GOAL OF THE EXERCISE
All lines from the one bearing "left eye: (754, 374)" through the end of the data below must be printed exactly as they stand, with pictures removed.

DATA TO EXAMINE
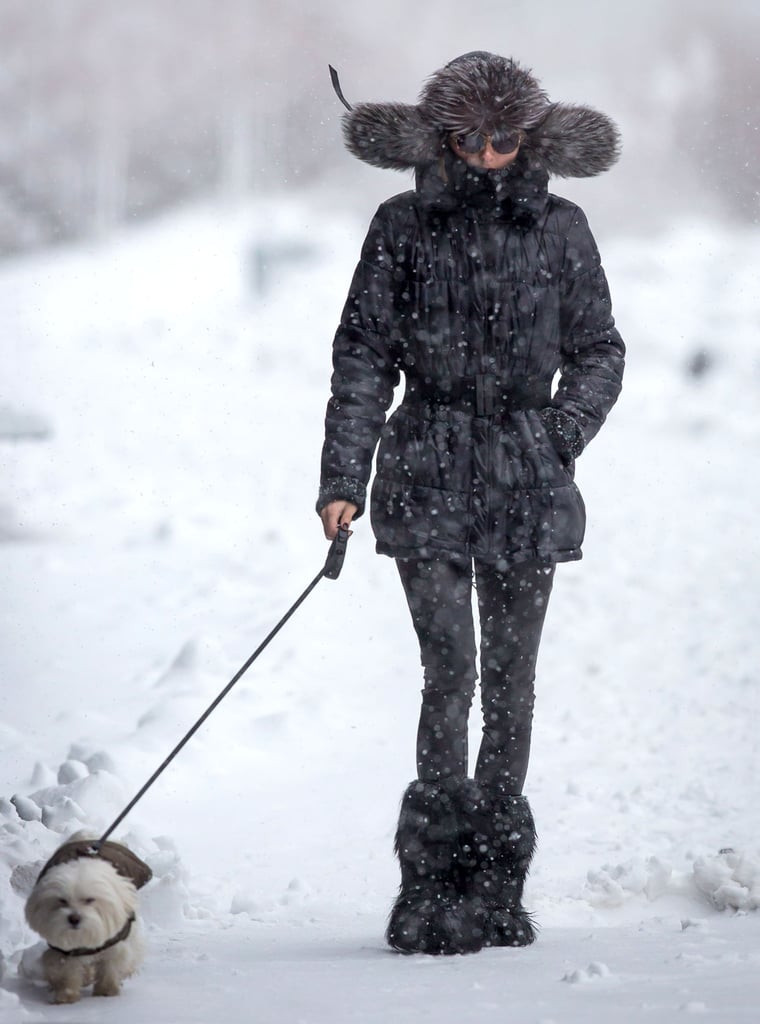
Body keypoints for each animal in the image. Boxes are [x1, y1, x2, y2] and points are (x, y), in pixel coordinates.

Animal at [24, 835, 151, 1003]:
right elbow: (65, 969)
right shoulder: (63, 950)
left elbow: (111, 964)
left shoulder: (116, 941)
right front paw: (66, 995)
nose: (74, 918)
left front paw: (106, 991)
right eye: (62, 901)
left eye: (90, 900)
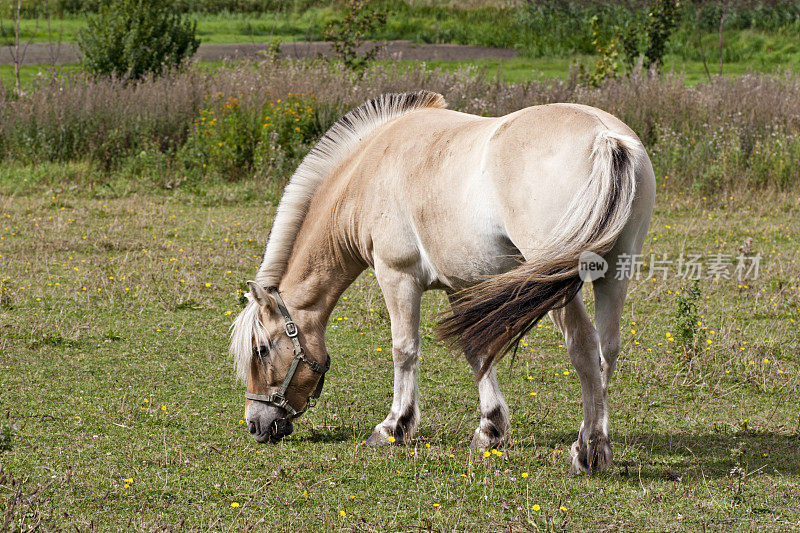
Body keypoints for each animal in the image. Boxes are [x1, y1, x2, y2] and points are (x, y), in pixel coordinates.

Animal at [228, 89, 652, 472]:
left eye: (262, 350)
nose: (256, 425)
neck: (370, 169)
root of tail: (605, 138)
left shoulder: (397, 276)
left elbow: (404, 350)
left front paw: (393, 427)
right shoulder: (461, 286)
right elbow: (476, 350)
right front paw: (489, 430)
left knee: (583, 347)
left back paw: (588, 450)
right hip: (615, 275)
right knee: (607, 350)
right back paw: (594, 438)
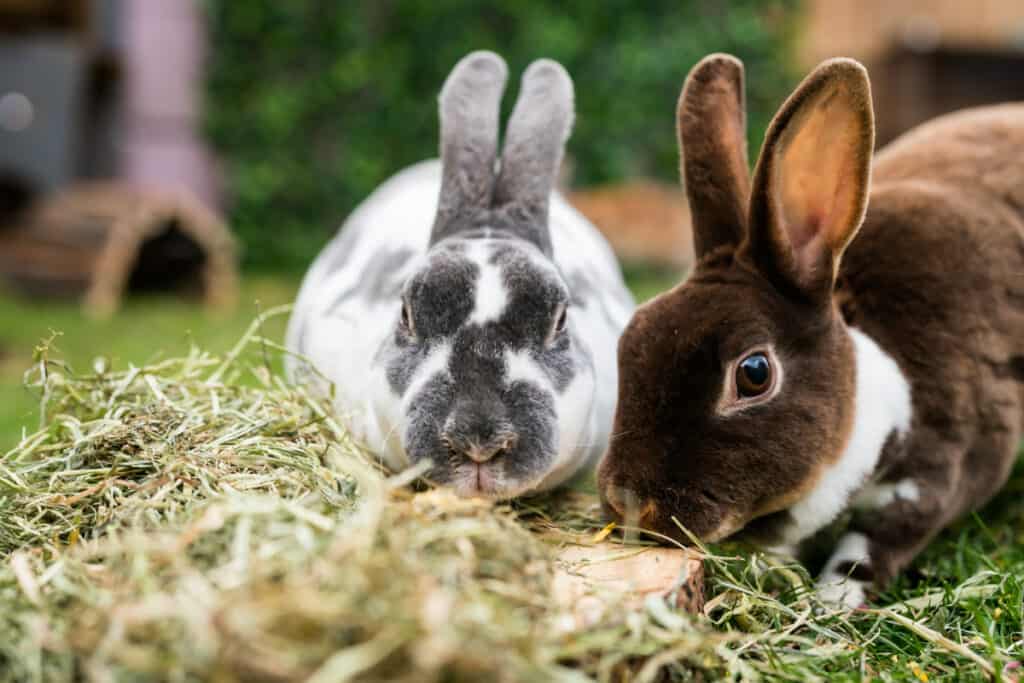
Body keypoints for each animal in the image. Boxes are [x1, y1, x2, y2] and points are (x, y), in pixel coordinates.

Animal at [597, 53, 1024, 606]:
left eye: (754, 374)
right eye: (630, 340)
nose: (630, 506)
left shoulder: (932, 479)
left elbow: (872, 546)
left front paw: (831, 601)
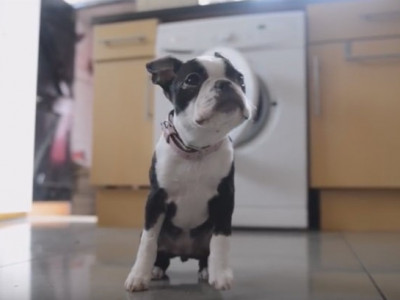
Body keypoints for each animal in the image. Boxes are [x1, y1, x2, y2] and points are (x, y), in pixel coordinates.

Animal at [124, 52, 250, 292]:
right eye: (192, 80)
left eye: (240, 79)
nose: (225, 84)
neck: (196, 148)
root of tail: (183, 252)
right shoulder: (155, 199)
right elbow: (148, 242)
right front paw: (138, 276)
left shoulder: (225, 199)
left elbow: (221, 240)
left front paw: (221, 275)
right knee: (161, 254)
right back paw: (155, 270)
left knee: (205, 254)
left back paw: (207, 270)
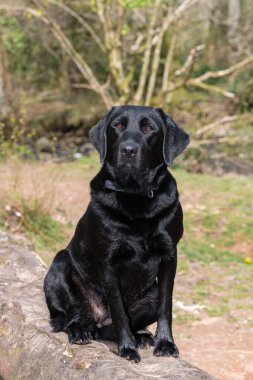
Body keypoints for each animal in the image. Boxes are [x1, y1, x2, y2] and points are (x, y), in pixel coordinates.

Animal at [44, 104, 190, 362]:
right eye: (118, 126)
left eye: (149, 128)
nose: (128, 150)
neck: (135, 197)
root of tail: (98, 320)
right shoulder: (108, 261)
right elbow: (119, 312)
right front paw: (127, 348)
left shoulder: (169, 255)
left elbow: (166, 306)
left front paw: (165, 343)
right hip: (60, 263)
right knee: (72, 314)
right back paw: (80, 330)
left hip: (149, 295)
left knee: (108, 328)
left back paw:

EXERCISE RESPONSE
left eye: (754, 374)
right eye: (630, 340)
nose: (630, 506)
left shoulder: (932, 479)
left elbow: (872, 546)
left front paw: (831, 601)
Body keypoints for each animal in the image. Boxes are [x1, y1, x2, y2] and points are (x, y), in pixel coordinates.

Animal at [124, 52, 250, 292]:
right eye: (192, 80)
left eye: (240, 79)
nose: (225, 84)
neck: (196, 148)
root of tail: (183, 252)
right shoulder: (155, 199)
right elbow: (148, 242)
right front paw: (138, 276)
left shoulder: (225, 199)
left elbow: (221, 240)
left front paw: (221, 275)
right knee: (161, 254)
right back paw: (155, 270)
left knee: (205, 254)
left back paw: (207, 270)
Body keypoints for each animal in the image. Boxes are [x1, y1, x2, y2] and points are (x, y), in pixel coordinates.

Animal at [44, 104, 190, 362]:
right eye: (118, 126)
left eye: (149, 128)
nose: (128, 150)
neck: (135, 197)
root of tail: (98, 320)
right shoulder: (108, 261)
right elbow: (119, 312)
right front paw: (127, 348)
left shoulder: (169, 255)
left elbow: (166, 306)
left front paw: (165, 343)
right hip: (60, 263)
right knee: (72, 314)
right back paw: (80, 330)
left hip: (149, 295)
left knee: (108, 328)
left back paw:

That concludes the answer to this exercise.